Martin Gelinas, who usually scores the final goal of a series, got the first one this time and Iginla, stamping himself as hockey’s best player in the kind of playoffs usually enjoyed only by superstars, scored short-handed to make it 2-0 in the second.

“That short-handed goal was the difference for us,” coach Darryl Sutter said. “That was a huge goal, a second-effort goal. He had everything going.”

Iginla so disrupted what had been a dominating Tampa Bay power play that the Lightning began playing tentatively until Martin St. Louis scored early in the third period, with Calgary already up by three goals.

“A few of our guys were jittery at the start,” Tampa Bay coach John Tortorella said. “We got a little frustrated at times.”

The Flames, also getting a goal from Stephane Yelle only 2:47 after Iginla scored in the second, improved to a remarkable 9-2 on the road with five consecutive victories — including all three games at San Jose in the Western Conference finals.

“On the road, it seems like we’re closer and our focus is really good,” Yelle said.

Game 2 is in Tampa on Thursday night.

“It is a must-win for us,” Lightning captain Dave Andreychuk said. “We don’t want to go to Calgary down 2-0. It wouldn’t be the end of the world — but we probably could see it.”

Iginla was a game-long force on the penalty kill as the Flames killed off all but one of Tampa Bay’s five power plays. The Lightning had scored on seven of their previous 14 power plays and has at least one man-advantage goal in seven straight games.

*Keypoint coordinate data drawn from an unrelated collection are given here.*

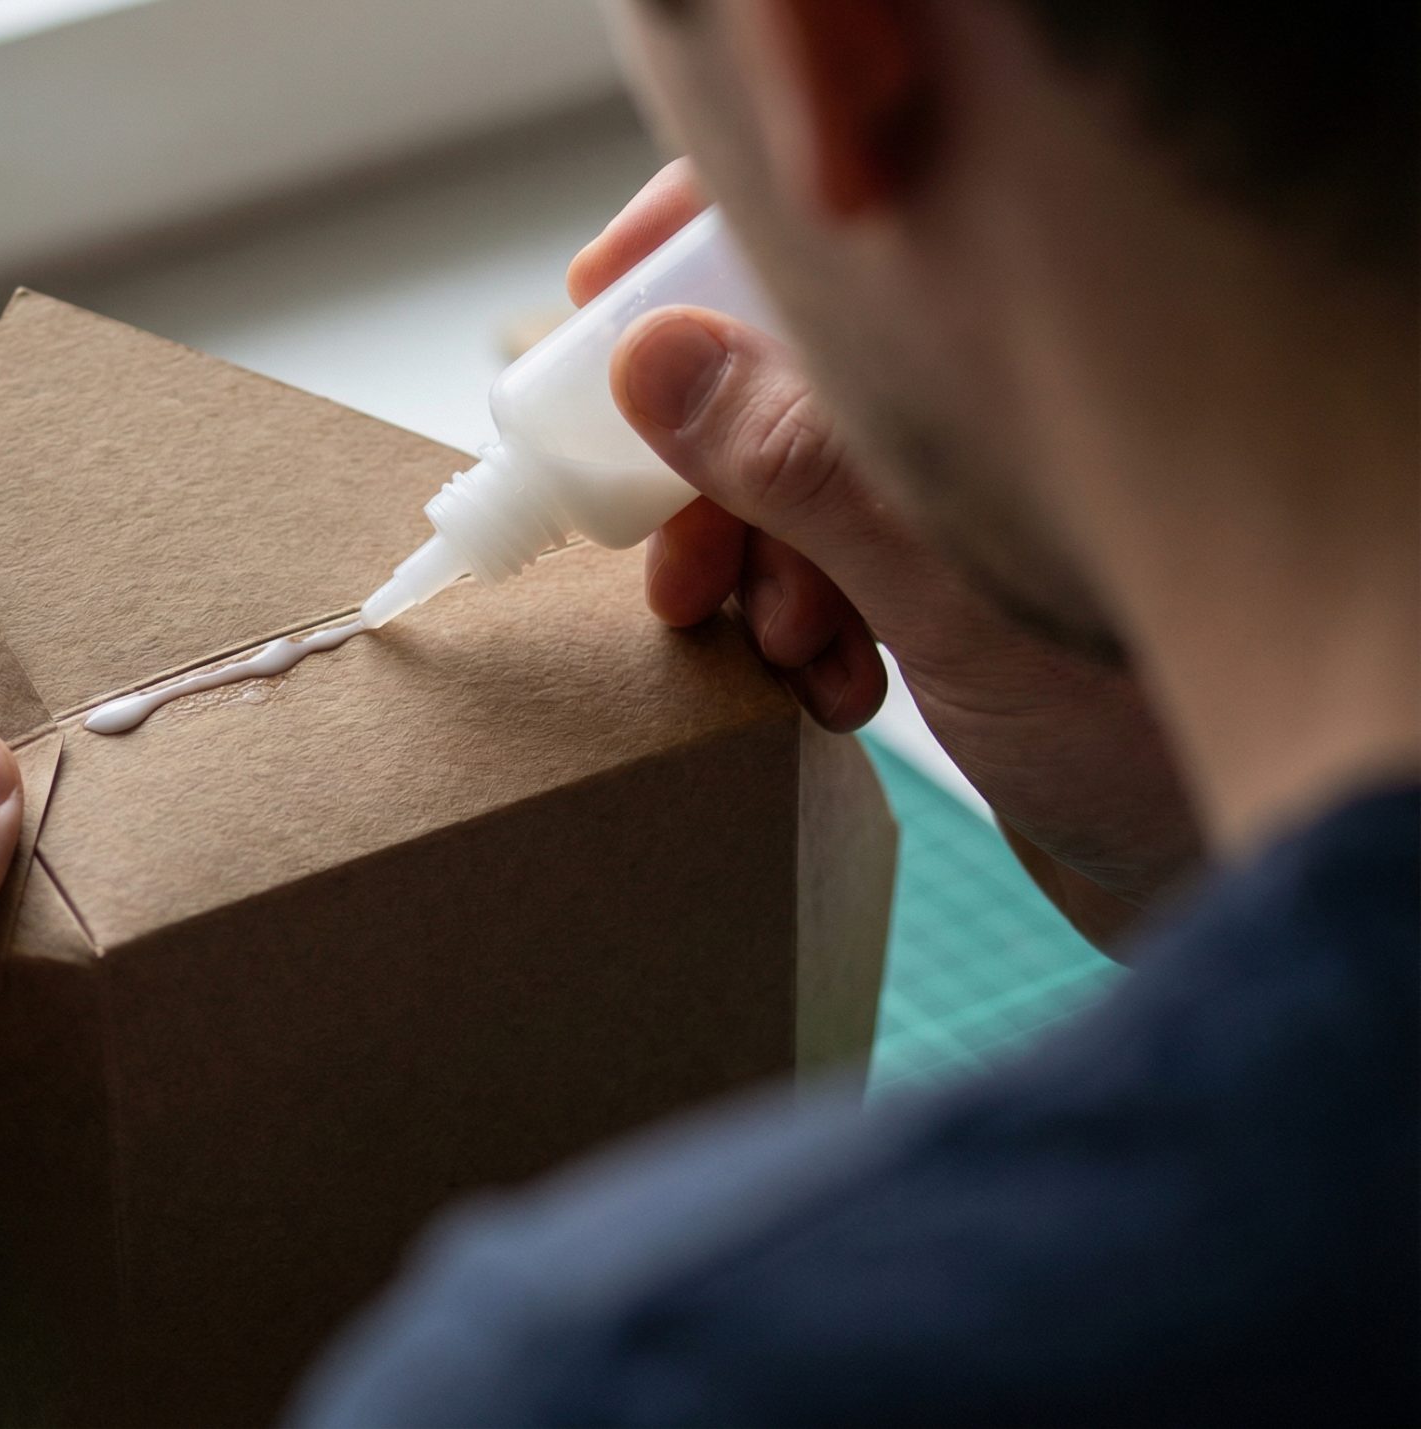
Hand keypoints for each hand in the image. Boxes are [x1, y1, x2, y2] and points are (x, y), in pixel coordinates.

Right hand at [577, 160, 1199, 943]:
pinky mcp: (961, 577)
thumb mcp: (947, 588)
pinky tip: (834, 691)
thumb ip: (802, 467)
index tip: (597, 315)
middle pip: (784, 369)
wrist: (1229, 866)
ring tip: (783, 653)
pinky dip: (803, 624)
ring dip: (753, 567)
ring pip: (792, 480)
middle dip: (711, 473)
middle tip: (682, 574)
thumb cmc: (1144, 722)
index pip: (826, 236)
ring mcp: (973, 493)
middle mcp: (991, 408)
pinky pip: (827, 563)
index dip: (697, 250)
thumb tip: (650, 359)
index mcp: (1017, 354)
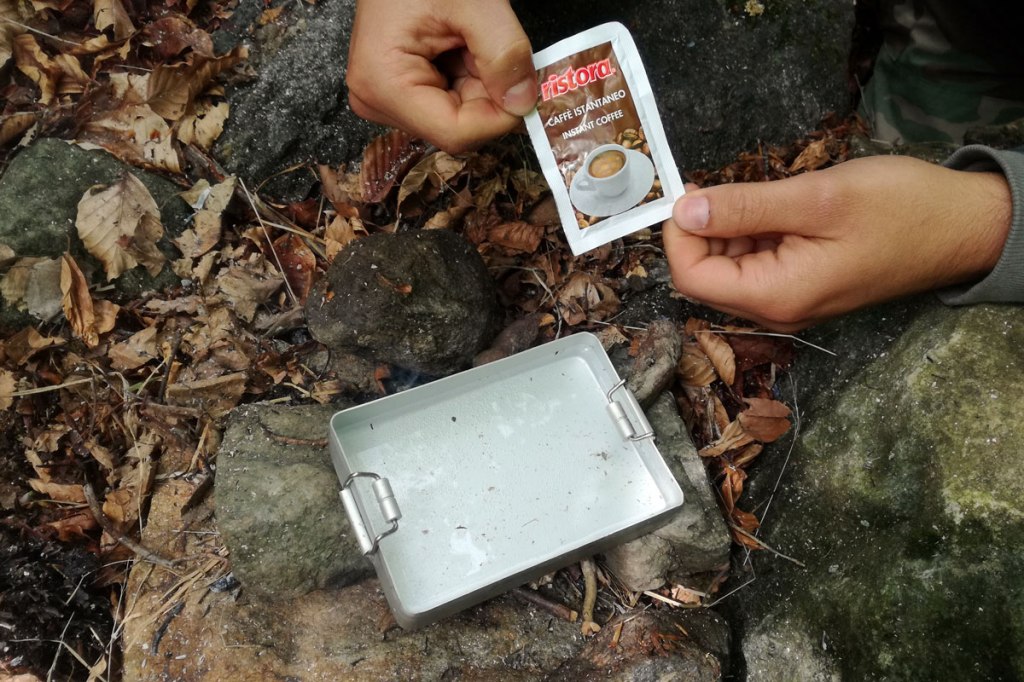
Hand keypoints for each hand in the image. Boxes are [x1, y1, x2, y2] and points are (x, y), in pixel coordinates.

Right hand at [346, 0, 535, 152]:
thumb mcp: (475, 3)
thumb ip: (504, 53)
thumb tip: (522, 103)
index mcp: (384, 84)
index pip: (457, 133)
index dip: (500, 116)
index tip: (526, 86)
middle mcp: (378, 100)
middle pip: (457, 127)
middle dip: (489, 93)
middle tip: (491, 45)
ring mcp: (385, 98)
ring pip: (457, 117)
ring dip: (479, 83)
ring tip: (469, 39)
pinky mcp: (397, 92)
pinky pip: (448, 102)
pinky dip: (467, 78)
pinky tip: (460, 47)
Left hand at [663, 156, 1011, 330]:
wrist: (963, 227)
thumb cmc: (902, 211)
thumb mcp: (818, 198)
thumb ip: (745, 207)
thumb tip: (685, 211)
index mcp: (776, 295)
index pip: (691, 277)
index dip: (678, 236)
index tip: (689, 193)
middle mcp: (776, 308)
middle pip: (705, 275)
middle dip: (702, 230)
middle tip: (722, 184)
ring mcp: (790, 299)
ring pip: (729, 266)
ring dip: (729, 228)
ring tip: (762, 194)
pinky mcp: (802, 283)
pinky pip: (757, 261)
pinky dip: (752, 231)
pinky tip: (776, 207)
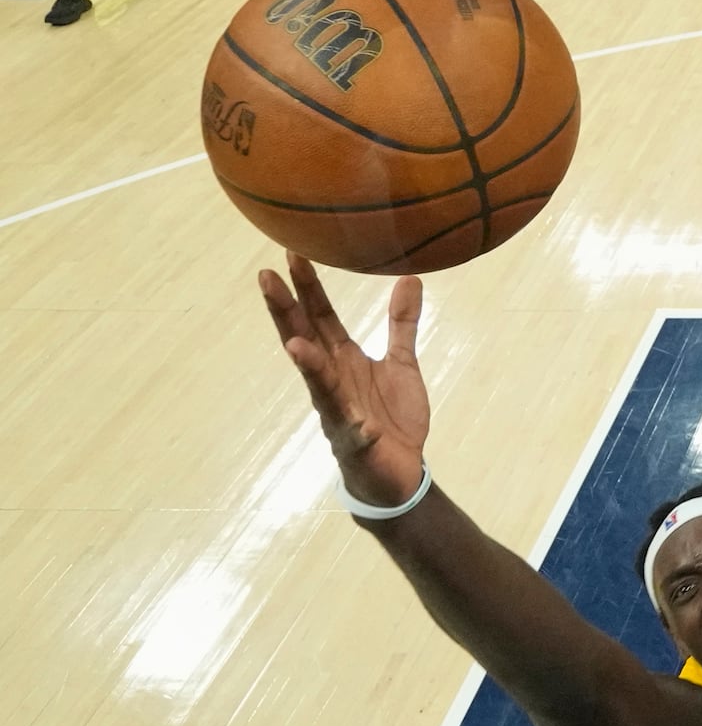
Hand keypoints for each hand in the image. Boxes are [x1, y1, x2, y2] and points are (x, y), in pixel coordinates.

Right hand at [260, 255, 429, 512]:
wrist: (398, 472)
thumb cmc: (391, 416)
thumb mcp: (401, 363)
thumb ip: (401, 324)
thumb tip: (410, 278)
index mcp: (342, 359)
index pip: (319, 318)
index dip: (308, 288)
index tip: (293, 254)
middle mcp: (332, 381)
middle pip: (305, 341)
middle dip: (286, 312)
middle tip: (267, 278)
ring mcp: (339, 412)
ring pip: (320, 386)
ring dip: (309, 366)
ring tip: (297, 345)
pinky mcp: (356, 443)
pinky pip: (355, 433)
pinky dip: (355, 426)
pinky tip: (356, 421)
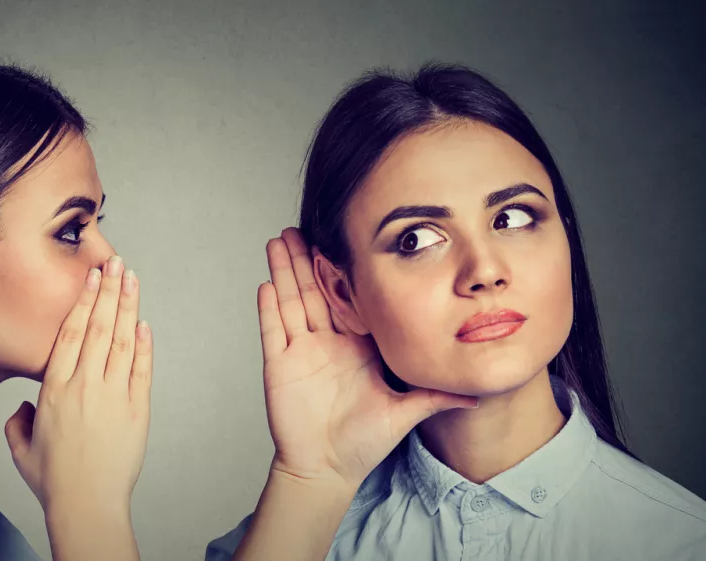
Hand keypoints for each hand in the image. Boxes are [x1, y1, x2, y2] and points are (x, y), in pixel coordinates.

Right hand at [4, 255, 152, 514]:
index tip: (90, 278)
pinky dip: (143, 344)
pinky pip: (141, 369)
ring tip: (131, 279)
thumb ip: (18, 422)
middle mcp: (84, 385)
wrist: (86, 504)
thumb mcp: (22, 448)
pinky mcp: (138, 410)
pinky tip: (144, 323)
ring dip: (127, 306)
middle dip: (108, 290)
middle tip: (115, 263)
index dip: (82, 301)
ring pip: (120, 340)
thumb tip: (24, 408)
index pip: (70, 333)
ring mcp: (113, 396)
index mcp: (54, 389)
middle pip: (97, 326)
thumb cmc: (55, 480)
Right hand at [258, 228, 475, 489]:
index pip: (348, 299)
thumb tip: (478, 392)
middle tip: (299, 226)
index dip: (343, 271)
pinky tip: (266, 283)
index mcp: (354, 346)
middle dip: (305, 259)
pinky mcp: (280, 367)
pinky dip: (268, 309)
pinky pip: (273, 333)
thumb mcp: (405, 411)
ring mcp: (300, 353)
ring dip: (284, 272)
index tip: (343, 240)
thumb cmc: (363, 442)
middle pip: (313, 291)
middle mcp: (326, 343)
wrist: (328, 468)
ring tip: (278, 240)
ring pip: (290, 302)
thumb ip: (436, 396)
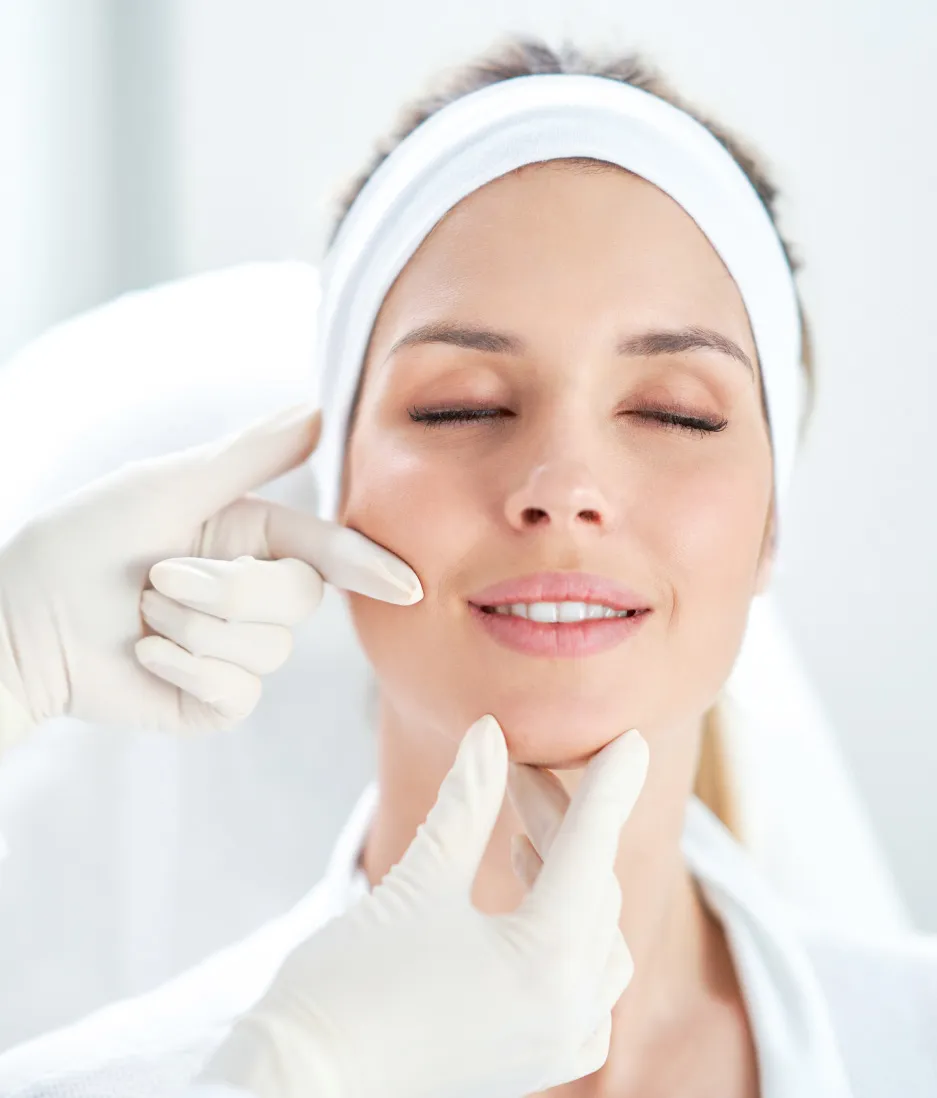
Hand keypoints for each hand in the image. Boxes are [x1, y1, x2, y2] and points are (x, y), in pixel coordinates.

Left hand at [0, 403, 420, 737]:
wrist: (19, 620)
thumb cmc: (82, 540)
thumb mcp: (169, 484)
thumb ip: (250, 453)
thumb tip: (319, 410)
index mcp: (250, 537)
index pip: (325, 549)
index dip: (367, 565)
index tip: (407, 584)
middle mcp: (252, 593)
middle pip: (299, 600)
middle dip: (226, 590)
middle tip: (156, 578)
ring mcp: (236, 651)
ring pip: (268, 649)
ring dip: (190, 629)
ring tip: (141, 615)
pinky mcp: (215, 700)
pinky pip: (238, 693)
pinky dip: (183, 670)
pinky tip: (143, 656)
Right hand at [200, 716, 648, 1097]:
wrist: (302, 1084)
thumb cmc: (352, 983)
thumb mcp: (418, 880)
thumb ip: (466, 802)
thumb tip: (488, 733)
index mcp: (548, 960)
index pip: (592, 848)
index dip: (609, 786)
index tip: (631, 739)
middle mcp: (569, 1008)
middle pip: (590, 886)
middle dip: (559, 819)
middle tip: (519, 768)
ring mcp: (556, 1043)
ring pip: (594, 936)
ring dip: (568, 875)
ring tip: (523, 832)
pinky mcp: (534, 1060)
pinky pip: (584, 989)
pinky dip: (569, 934)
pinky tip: (534, 904)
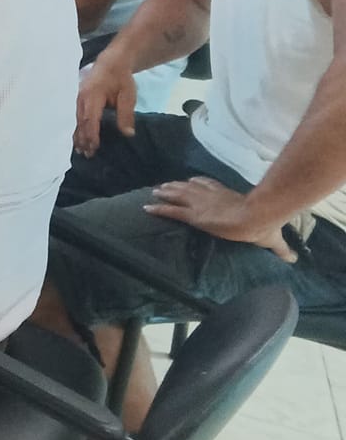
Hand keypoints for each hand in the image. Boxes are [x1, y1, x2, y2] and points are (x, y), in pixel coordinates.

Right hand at [74, 57, 135, 156]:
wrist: (111, 63)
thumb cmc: (120, 79)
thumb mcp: (128, 95)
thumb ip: (126, 114)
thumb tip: (128, 134)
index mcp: (93, 96)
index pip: (91, 119)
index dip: (91, 134)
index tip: (94, 147)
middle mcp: (81, 98)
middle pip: (80, 122)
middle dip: (83, 139)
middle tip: (87, 155)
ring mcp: (77, 99)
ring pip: (76, 121)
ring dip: (78, 136)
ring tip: (80, 150)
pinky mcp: (78, 100)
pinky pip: (75, 117)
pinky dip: (76, 129)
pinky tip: (77, 138)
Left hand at [147, 177, 299, 262]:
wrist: (256, 218)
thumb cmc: (264, 224)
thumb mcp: (272, 237)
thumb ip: (279, 248)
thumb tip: (293, 259)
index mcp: (229, 197)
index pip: (210, 186)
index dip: (200, 183)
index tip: (192, 181)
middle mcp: (212, 197)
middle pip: (190, 187)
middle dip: (177, 186)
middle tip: (164, 186)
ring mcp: (201, 204)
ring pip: (178, 195)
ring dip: (165, 193)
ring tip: (154, 191)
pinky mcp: (194, 216)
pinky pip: (171, 211)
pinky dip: (158, 208)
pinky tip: (146, 207)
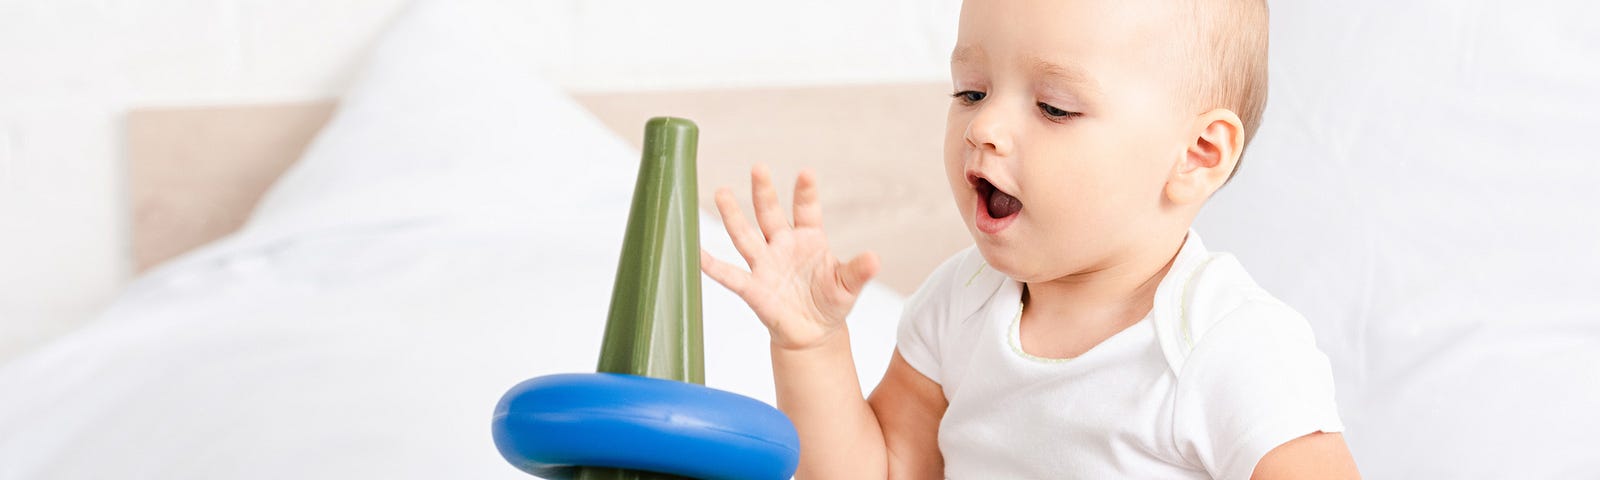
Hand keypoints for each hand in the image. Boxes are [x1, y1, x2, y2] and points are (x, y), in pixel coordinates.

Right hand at [700, 164, 879, 350]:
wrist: (813, 332)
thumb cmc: (830, 301)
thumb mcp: (848, 286)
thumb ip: (857, 271)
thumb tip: (875, 259)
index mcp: (809, 239)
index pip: (806, 210)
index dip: (805, 193)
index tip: (805, 173)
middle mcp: (783, 245)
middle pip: (770, 214)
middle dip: (764, 192)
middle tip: (758, 167)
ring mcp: (765, 264)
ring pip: (746, 235)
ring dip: (733, 216)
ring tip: (721, 192)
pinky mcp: (753, 288)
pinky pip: (730, 275)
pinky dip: (712, 265)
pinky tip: (696, 251)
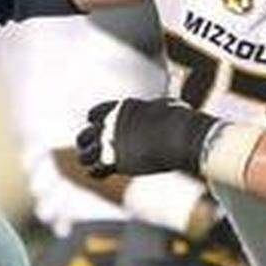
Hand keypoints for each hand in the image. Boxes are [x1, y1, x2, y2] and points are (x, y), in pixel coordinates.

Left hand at [76, 98, 219, 177]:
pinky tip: (102, 173)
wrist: (180, 135)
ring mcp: (110, 143)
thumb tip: (172, 92)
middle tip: (94, 150)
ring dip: (89, 160)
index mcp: (120, 108)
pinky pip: (95, 171)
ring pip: (84, 156)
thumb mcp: (168, 104)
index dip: (95, 123)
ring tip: (95, 164)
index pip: (93, 115)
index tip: (99, 129)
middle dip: (88, 143)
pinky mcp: (116, 161)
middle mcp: (110, 124)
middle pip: (85, 136)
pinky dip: (97, 173)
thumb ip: (159, 105)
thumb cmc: (181, 119)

That hesitancy carried over to even strength as the Lightning created few odd-man rushes and never developed the effective transition game they had in the first three rounds. It didn’t help that Flames goalie Miikka Kiprusoff, a third-teamer in San Jose earlier this season, was sharp and in control from the start, or exactly what Nikolai Khabibulin wasn’t. Kiprusoff had 23 saves.

Calgary, the first Canadian team to play for the Cup in 10 years, started the finals the same way they ended the San Jose series: with key goals by Gelinas and Iginla and a determined defensive effort in which Iginla was just as good without the puck as he was with it.

The Flames got a huge and potential momentum-swinging break on their very first shot, with 3:02 gone, when Craig Conroy’s slap shot from the high slot deflected off Andreychuk’s shoulder and again off Gelinas, causing it to glance off Khabibulin’s right leg and trickle across the goal line.

Gelinas became known as “The Eliminator” for scoring the decisive goal in each of Calgary’s first three playoff series victories, only to start this series with his seventh of the playoffs.

That the Flames quickly seized control was no surprise; they own a 10-4 scoring advantage in the first period and are 11-1 when they score first. They haven’t allowed a first-period goal in an NHL-record nine consecutive playoff games, helping them start each of the their last three playoff series with road victories, at Detroit, San Jose and Tampa Bay.

“We have to be aware they’re not looking for a split,” Andreychuk said. “Our desperation level has to get back to where it was.”

And for a player named Iginla, the first black captain of an NHL team and the leading candidate for the Conn Smythe Award as the playoffs MVP.

It was Iginla’s playoff-leading 10th goal that really disheartened the Lightning and the 21,674 fans jammed into the arena formerly known as the Ice Palace. He picked up a loose puck in the neutral zone and fed it up ice to himself, initially missing on a wrist shot only to scoop up the loose puck along the goal line and steer it past Khabibulin at 15:21 of the second.

“It was great to see it go in,” Iginla said. “It bounced over (Fredrik) Modin’s stick, and I knew I was going to have a breakaway. I had a lot of time to think about it and Nikolai Khabibulin made a great glove save and I stopped to watch it. I was thrilled I was going to have another chance, because you usually don’t get too many.”

The Lightning will get one in Game 2 and, Brad Richards said, “We’ve got to have that killer instinct. We’ve got to find a way to get that done early.”

Khabibulin’s 1.65 goals-against average coming in was the best of the playoffs, but the goals by Gelinas and Yelle were the kind of soft scores that led Tortorella to bench him for a pivotal Game 5 in 2003 Eastern Conference semifinals against Philadelphia.